The importance of advertising during the election
campaign was so important and relevant that without it, would not be the same
history. As an example, what would have happened if Obama only had 75% of the
resources he had for advertising? According to Gorenz, Franz and Ridout (2010) the results were being different, for instance in
North California and Florida, Barack Obama would have lost and in Indiana, where
he had a razor-thin win of 28,000 votes out of 2.8 million, would be reduced by
more than 22,000 votes. In contrast, Obama lost Missouri by only 4,000 votes,
that means that if he could invested more in advertising maybe we could have
added this state into his column (Goren
et al., 2010).
Mass media also had an effect during the U.S.
presidential election.

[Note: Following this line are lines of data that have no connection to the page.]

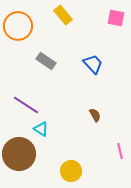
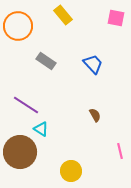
brown circle: moved 1 px right, 2 px up
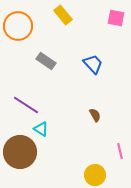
yellow circle: moved 24 px right, 4 px down
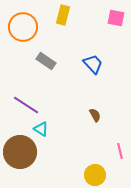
yellow rectangle: rotated 54 degrees clockwise
orange circle: moved 5 px right, 1 px down
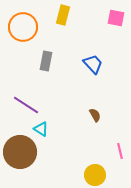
gray rectangle: rotated 66 degrees clockwise
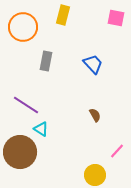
pink line: moved 3 px left; rotated 56 degrees clockwise
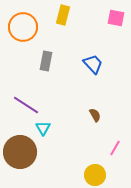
cyan triangle: moved 2 px right, 1 px up; rotated 28 degrees clockwise
pink line: moved 2 px left, 3 px up; rotated 14 degrees counterclockwise
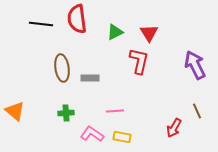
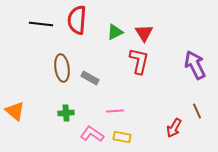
red semicircle: moved 1 px down; rotated 12 degrees clockwise
red triangle: moved 5 px left
gray rectangle: rotated 30 degrees clockwise
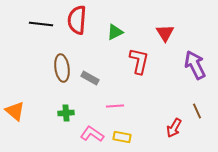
red triangle: moved 21 px right
pink line: moved 5 px up
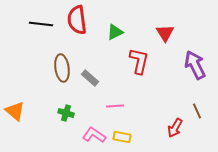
red semicircle: rotated 12 degrees counterclockwise
gray rectangle: rotated 12 degrees clockwise
green cross: rotated 21 degrees clockwise
red arrow: moved 1 px right
pink L-shape: moved 2 px right, 1 px down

Although the consumption of public television has
decreased from 55.1% of households in the U.S. in 1999 to 32% in 2013, the
number of viewers of Obama’s presidential inauguration of 2008 reached 37.93
million, only overpass by Ronald Regan in 1981 with a total of 41.8 million of
In terms of fundraising the Obama ’08 campaign broke
all the records. In words of Michael Luo (Michael Luo, 2008) Barack Obama bought in nearly $750 million for his
presidential campaign, a record amount that exceeds what all of the candidates
combined collected in private donations in the previous race for the White
House. So how did they raise all this money? One key factor was the e-mails.
These personalized and persistent e-mails were signed by a variety of Obama’s
campaign members, such as David Plouffe, Valerie Jarret, John Podesta, Michelle
Obama and of course the candidate himself. (Cogburn -Vasquez, 2011). The marketing also took place here, for instance if
you contributed with $50, you will receive a distinctive Obama’s item, such as
a jacket (Cogburn & Espinoza-Vasquez, 2011). As we can see in Figure 3, the total amount raised
in the presidential election held in 2008 reached about 1.75 billion U.S.
dollars. This amount duplicates the quantity raised in 2004 and triplicates the
quantity raised in 2000. It is important to mention that the majority of the
contributions were made by individual contributors (88%) (Opensecrets, 2013) and $500 U.S. million dollars were raised digitally (Michael Scherer, 2012).